07.12.2005  |  Jochen Steffens
Schwierig, schwierig, was der Markt da macht. Wir sind bei den Amis in einer brisanten Situation. Ein kleines neues Hoch im S&P gestern und dann der Abverkauf heute. So etwas gefällt mir nicht. Ich schätze, dass die Unsicherheit uns noch bis zur Fed Zinssitzung in der nächsten Woche begleiten wird.

Eine Zinserhöhung in den USA gilt als sicher, es wird also wieder auf die Worte von Greenspan ankommen. Greenspan hat sich letzte Woche sehr kritisch geäußert, die Investoren werden etwas besorgt sein, dass Old Greenspan auch nach der Zinnssitzung kritische Äußerungen einfließen lässt. Wichtiger wird jedoch für den mittelfristigen Verlauf, ob die Fed deutliche Hinweise geben wird, wann der Zinserhöhungszyklus endet.


Gedanken im Morgengrauen

Ob es Greenspan noch bis zum Ende seiner Amtszeit schaffen wird, den Dow auf ein neues Allzeithoch zu bringen? Dann wird Green Bernie als sein Nachfolger erst einmal die Zinsen unverändert lassen. Vielleicht wird er im Mai die Zinsen sogar einmal senken, um der Gefahr zu begegnen, dass die schwachen Sommermonate und der als Crashmonat berüchtigte Oktober, Auslöser des "typischen" Notenbank-Chefwechsel-Börsen-Crashs werden.

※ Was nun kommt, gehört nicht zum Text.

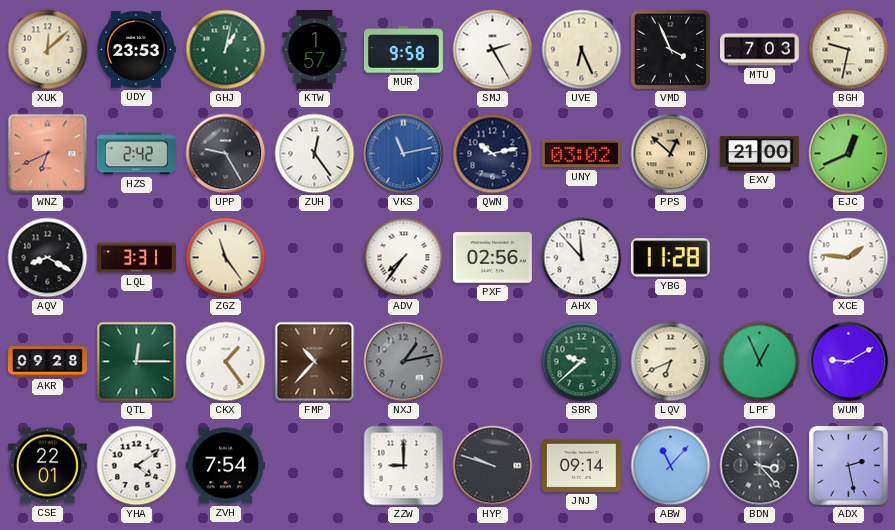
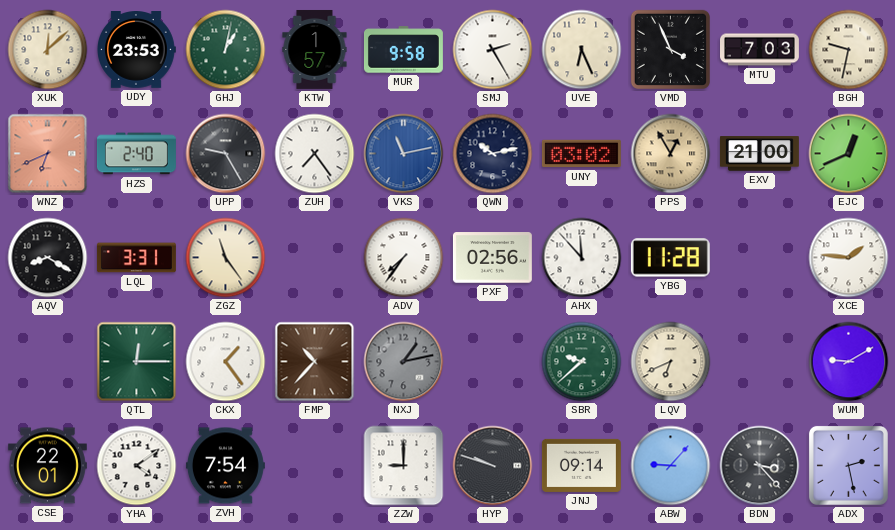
HZS: 2:42 -> 2:40
ZUH: 12:24 -> 7:24
PPS: 12:52 -> 12:55
AKR: 09:28 -> none
LPF: 12:56 -> none
ABW: 11:07 -> 9:07
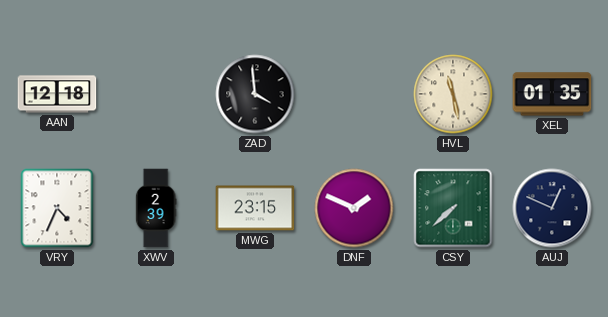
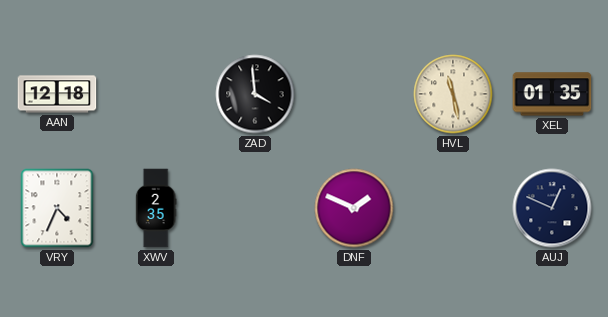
XWV: 2:39 -> 2:35
MWG: 23:15 -> none
CSY: 7:38 -> none
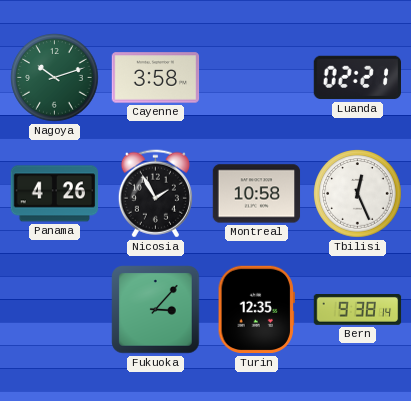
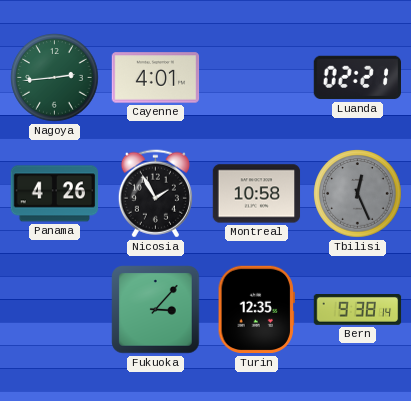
Nagoya: 10:12 -> 2:44
Cayenne: 3:58 -> 4:01
Tbilisi dial: white -> grey
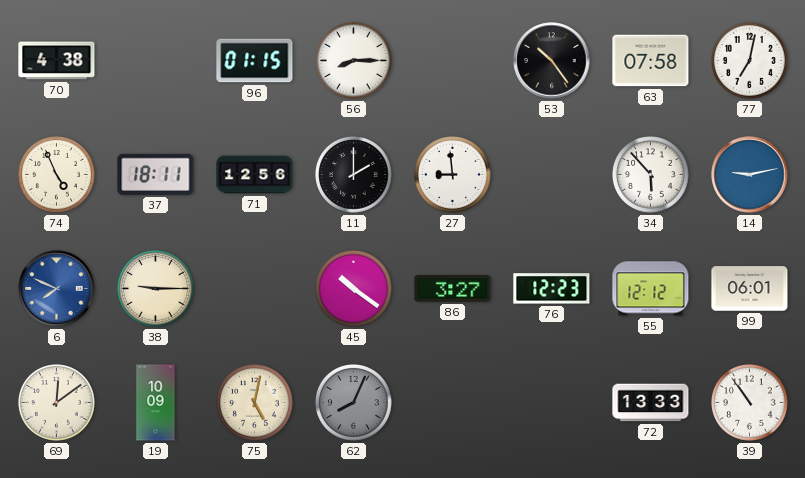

Eine solche Zinssenkung würde allerdings zu einer massiven Abwertung des Dollars führen. Denn spätestens dann rechnet jeder damit, dass Green Bernie nun seine "Ich inflationiere den Dollar-Strategie" starten wird. In der Presse tauchen Bilder auf: Ein Hubschrauber, auf dem in großen roten Lettern "FED" geschrieben steht, schwebt über New York und ein grün gekleideter Bernie wirft mit vollen Händen Dollars aufs geldgläubige Volk.

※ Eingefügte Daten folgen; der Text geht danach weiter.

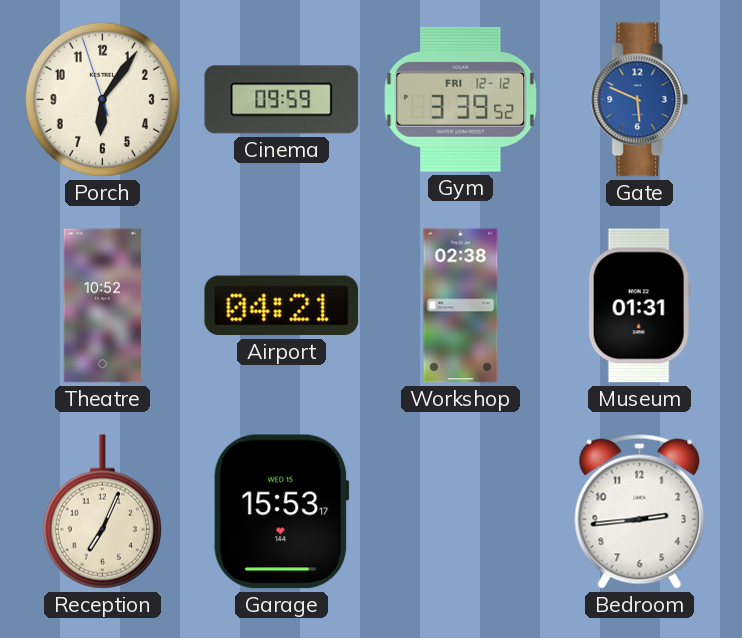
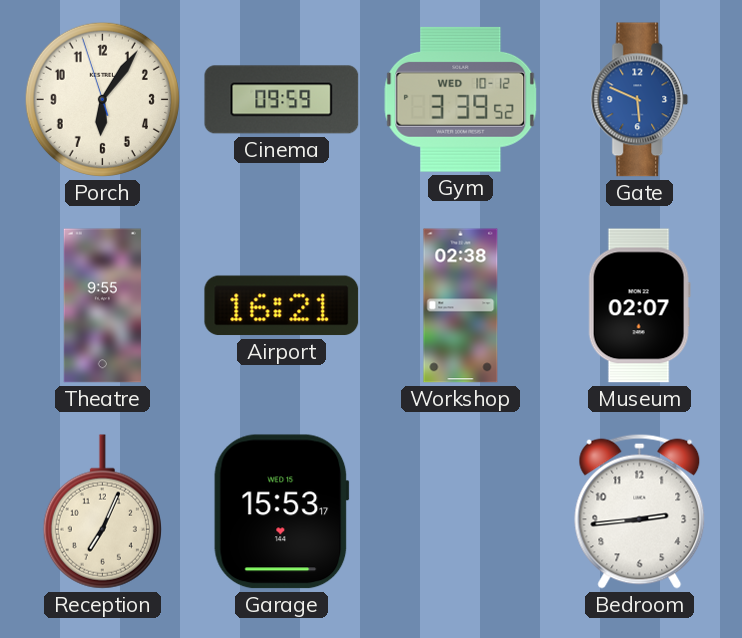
Gym date: FRI 12-12 -> WED 10-12
Theatre: 10:52 -> 9:55
Airport: 04:21 -> 16:21
Museum: 01:31 -> 02:07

Derweil haussiert die Börse, denn die Aussicht auf "stark" sinkende Zinsen wird die Leute in die Aktien treiben.

Bernanke wird das zunächst noch amüsiert beobachten, doch mit weiter fallendem Dollar in eine leichte Panik verfallen. Denn wie heißt es so schön, ein Notenbankchefwechsel führt zu einem Crash in "irgendeiner Anlageart", warum also nicht im Dollar.

Dem will er nun entschieden begegnen, indem er die US-Zinsen wieder anhebt und etwas vom "stabilem Dollar" an die Presse gibt. Diese Zinserhöhung, dieses Hin und Her, wird nun den Markt vollends verwirren. Panikartig verkaufen die Anleger ihre Aktien. Die große Unsicherheit führt dazu, dass es kaum noch jemanden gibt, der Aktien kaufen will. Das führt dazu, dass wir im Herbst des Jahres 2006 einen mittleren Börsencrash erleben. Gut, ein Umstand, mit dem sich "Green" Bernie das "Old" verdienen kann, aber wir Anleger ...

Im Ernst, so dämlich kann er nicht sein! Oder vielleicht doch?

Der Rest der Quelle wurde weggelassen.